**PROBLEM TO SOLVE**
Below is a listing. Copy each line of it that holds the word "echo".

**RECORDS TO USE**
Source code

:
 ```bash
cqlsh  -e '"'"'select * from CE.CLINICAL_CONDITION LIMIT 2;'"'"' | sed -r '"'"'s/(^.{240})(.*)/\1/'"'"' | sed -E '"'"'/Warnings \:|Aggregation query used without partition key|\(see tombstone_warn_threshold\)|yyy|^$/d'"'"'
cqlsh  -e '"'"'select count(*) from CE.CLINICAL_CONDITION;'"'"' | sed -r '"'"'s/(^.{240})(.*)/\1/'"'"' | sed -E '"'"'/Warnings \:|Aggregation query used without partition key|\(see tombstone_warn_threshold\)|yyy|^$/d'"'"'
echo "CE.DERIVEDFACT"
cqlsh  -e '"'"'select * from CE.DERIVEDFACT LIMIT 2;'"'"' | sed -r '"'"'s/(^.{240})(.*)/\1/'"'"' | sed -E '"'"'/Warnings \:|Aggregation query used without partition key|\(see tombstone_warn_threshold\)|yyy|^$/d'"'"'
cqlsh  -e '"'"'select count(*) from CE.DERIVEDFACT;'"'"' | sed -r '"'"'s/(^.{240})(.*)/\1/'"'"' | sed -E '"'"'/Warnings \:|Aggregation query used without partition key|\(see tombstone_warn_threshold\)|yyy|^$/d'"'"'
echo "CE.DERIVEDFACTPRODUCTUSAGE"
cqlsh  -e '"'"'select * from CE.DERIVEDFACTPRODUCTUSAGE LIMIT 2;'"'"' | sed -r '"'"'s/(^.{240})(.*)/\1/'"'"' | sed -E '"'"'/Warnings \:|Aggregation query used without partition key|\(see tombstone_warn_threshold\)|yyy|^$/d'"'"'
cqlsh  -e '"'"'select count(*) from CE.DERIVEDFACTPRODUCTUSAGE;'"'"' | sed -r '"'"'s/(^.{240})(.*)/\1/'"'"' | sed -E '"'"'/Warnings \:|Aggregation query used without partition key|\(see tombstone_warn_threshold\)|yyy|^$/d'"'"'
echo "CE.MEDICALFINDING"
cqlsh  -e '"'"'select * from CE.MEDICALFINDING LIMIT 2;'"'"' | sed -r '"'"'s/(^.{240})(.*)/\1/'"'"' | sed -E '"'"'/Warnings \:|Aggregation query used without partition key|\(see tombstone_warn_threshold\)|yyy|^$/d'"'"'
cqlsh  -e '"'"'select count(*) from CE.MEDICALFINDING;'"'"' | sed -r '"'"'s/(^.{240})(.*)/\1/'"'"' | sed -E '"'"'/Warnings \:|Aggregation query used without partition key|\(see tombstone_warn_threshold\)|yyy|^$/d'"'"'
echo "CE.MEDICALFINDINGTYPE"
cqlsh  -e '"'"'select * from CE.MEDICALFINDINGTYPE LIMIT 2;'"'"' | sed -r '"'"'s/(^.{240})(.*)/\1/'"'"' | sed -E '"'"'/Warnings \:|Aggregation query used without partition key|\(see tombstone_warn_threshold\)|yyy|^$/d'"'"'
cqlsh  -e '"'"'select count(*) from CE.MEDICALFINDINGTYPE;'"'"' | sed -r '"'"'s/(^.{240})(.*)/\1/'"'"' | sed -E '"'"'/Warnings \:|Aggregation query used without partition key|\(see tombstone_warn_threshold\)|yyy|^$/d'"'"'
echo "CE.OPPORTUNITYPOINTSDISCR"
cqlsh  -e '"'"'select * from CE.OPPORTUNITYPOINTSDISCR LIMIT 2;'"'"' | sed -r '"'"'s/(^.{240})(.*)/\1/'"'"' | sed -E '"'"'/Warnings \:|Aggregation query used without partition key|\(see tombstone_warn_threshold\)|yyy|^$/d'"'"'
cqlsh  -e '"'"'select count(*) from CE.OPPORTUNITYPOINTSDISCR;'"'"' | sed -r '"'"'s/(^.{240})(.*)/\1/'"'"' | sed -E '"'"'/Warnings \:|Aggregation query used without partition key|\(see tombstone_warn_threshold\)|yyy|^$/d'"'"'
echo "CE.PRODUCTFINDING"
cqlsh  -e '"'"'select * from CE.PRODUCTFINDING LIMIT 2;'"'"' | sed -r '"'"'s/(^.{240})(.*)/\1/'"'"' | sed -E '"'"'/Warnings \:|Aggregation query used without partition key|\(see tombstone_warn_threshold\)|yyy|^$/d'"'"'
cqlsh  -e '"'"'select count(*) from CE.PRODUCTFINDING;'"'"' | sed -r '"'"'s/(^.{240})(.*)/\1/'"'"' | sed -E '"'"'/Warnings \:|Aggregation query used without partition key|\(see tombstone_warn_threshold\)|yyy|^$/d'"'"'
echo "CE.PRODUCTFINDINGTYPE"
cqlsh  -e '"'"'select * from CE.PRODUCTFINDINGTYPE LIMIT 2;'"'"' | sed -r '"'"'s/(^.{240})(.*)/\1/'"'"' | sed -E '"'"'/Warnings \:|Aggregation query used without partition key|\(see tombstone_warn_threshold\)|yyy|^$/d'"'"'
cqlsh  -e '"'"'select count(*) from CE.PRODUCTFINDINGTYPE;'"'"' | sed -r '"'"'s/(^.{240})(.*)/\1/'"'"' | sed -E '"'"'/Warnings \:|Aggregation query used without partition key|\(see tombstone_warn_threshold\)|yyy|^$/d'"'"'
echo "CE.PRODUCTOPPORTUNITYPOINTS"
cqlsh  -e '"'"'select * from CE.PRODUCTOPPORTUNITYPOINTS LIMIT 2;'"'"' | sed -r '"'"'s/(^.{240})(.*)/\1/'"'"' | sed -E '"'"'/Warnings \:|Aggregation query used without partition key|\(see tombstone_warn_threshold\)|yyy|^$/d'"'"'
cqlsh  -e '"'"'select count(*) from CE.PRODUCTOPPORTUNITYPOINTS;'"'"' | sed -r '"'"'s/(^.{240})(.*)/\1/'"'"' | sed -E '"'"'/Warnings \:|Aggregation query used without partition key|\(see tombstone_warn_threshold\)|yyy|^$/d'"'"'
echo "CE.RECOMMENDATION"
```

**WRITTEN REPLY**
echo "CE.DERIVEDFACT"
echo "CE.DERIVEDFACTPRODUCTUSAGE"
echo "CE.MEDICALFINDING"
echo "CE.MEDICALFINDINGTYPE"
echo "CE.OPPORTUNITYPOINTSDISCR"
echo "CE.PRODUCTFINDING"
echo "CE.PRODUCTFINDINGTYPE"
echo "CE.PRODUCTOPPORTUNITYPOINTS"
echo "CE.RECOMMENDATION"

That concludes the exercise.